Para ampliar as fontes de financiamento para investimentos massivos em AI, Meta (META.US) está em contato com investidores de obrigações europeus e pode entrar pela primeira vez no mercado de dívidas não denominadas em dólar.
Com o entusiasmo em torno da inteligência artificial impulsionando o aumento contínuo dos investimentos de capital das grandes empresas de tecnologia, os gigantes do setor estão recorrendo cada vez mais a diferentes mercados globais de obrigações para obter financiamento.
De acordo com o Jinse Finance, com o boom da inteligência artificial a impulsionar o aumento contínuo dos gastos de capital das grandes empresas tecnológicas, as gigantes do setor voltam-se cada vez mais para diversos mercados mundiais de obrigações em busca de financiamento. Segundo fontes próximas do processo, a Meta Platforms (META.US), empresa-mãe do Facebook, realizou ao longo da última semana uma roadshow não-negocial com investidores de obrigações na Europa, levando o mercado a questionar se esta gigante tecnológica poderá entrar, pela primeira vez, em mercados de dívida fora do dólar americano.
Fontes indicam que, durante esta reunião com investidores, a Meta não revelou o calendário específico para uma potencial emissão de obrigações. De momento, o consenso do mercado é de que a Meta poderá emitir dívida novamente no futuro, mas esta roadshow europeia não significa que a empresa tenha decidido oficialmente captar financiamento na região.
Uma roadshow não-negocial consiste, habitualmente, em reuniões entre empresas e investidores antes do lançamento formal de uma emissão de obrigações, nas quais se apresenta a situação creditícia do emissor, os resultados mais recentes, a estratégia de desenvolvimento e as perspetivas futuras, servindo também de oportunidade de interação entre analistas financeiros e a gestão executiva. Diferentemente de um mandato formal para emissão de dívida, este tipo de roadshow não garante que a empresa avance efetivamente para captar financiamento nesse mercado.
Caso a Meta decida, no fim, emitir obrigações na Europa, isso terá um significado simbólico, pois nunca emitiu dívida fora do mercado de dólar americano. A sua emissão pública mais recente neste mercado foi em abril deste ano, quando captou 25 mil milhões de dólares através de uma operação composta por seis tranches de obrigações. Na altura em que a Meta explora o mercado europeu de obrigações, as principais empresas globais de cloud computing e tecnologia aceleram a diversificação das fontes de financiamento fora do dólar, angariando fundos para os massivos investimentos em IA e centros de dados.
Esta semana, a Amazon (AMZN.US) entrou pela primeira vez no mercado de obrigações em libras esterlinas do Reino Unido, arrecadando 4,25 mil milhões de libras (cerca de 5,75 mil milhões de dólares) numa emissão em quatro tranches, tornando-se rapidamente um dos maiores mutuários do mercado local.

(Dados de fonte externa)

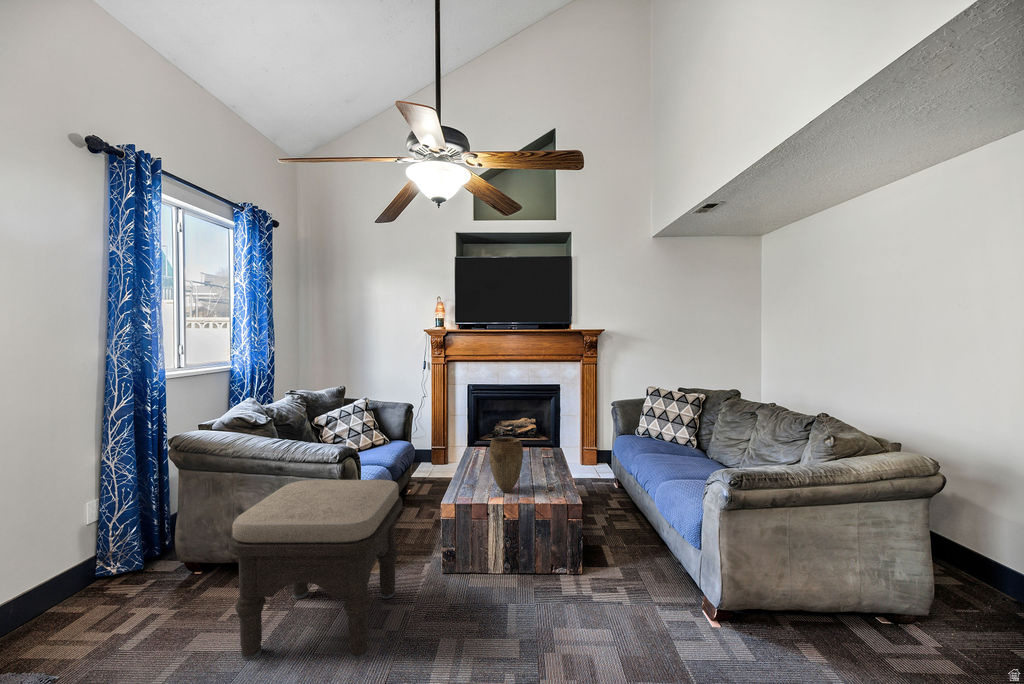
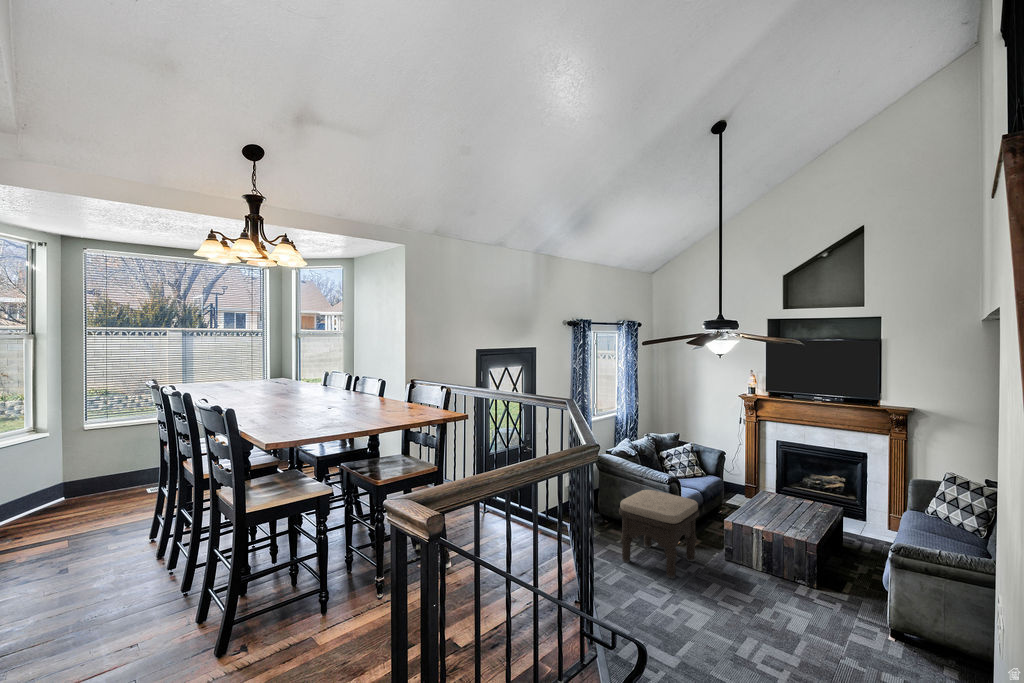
vase: present [489,437,523,492] -> none [759,489,782,525]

Anteriormente, a Amazon já se tinha estreado no mercado de obrigações em euros — realizando a maior emissão corporativa de sempre denominada nesta divisa — bem como nos mercados de franco suíço e dólar canadiano, onde também bateu recordes de volume.
A Alphabet (GOOGL.US) tem, igualmente, procurado captar fundos nos mercados globais de obrigações este ano. A empresa já entrou nos mercados de obrigações denominadas em euros, libras esterlinas, ienes, dólares canadianos, francos suíços e dólares australianos, demonstrando que as grandes empresas tecnológicas estão a diversificar tanto as moedas das suas emissões como a base de investidores para apoiar o desenvolvimento de infraestrutura de IA.
Para além das tradicionais obrigações empresariais sem garantia, a Meta tem recorrido ainda a múltiplos arranjos de financiamento fora do balanço para sustentar projetos de centros de dados.
No entanto, com o rápido aumento do volume de financiamento para infraestrutura de IA, começa também a ser debatida a capacidade dos investidores para acomodar esta dívida. Anteriormente, quando a BlackRock emitiu obrigações corporativas ligadas a um projeto de centro de dados da Meta no Texas, a procura do mercado foi inferior ao habitual, levando a que o cupão das obrigações superasse 7,5%.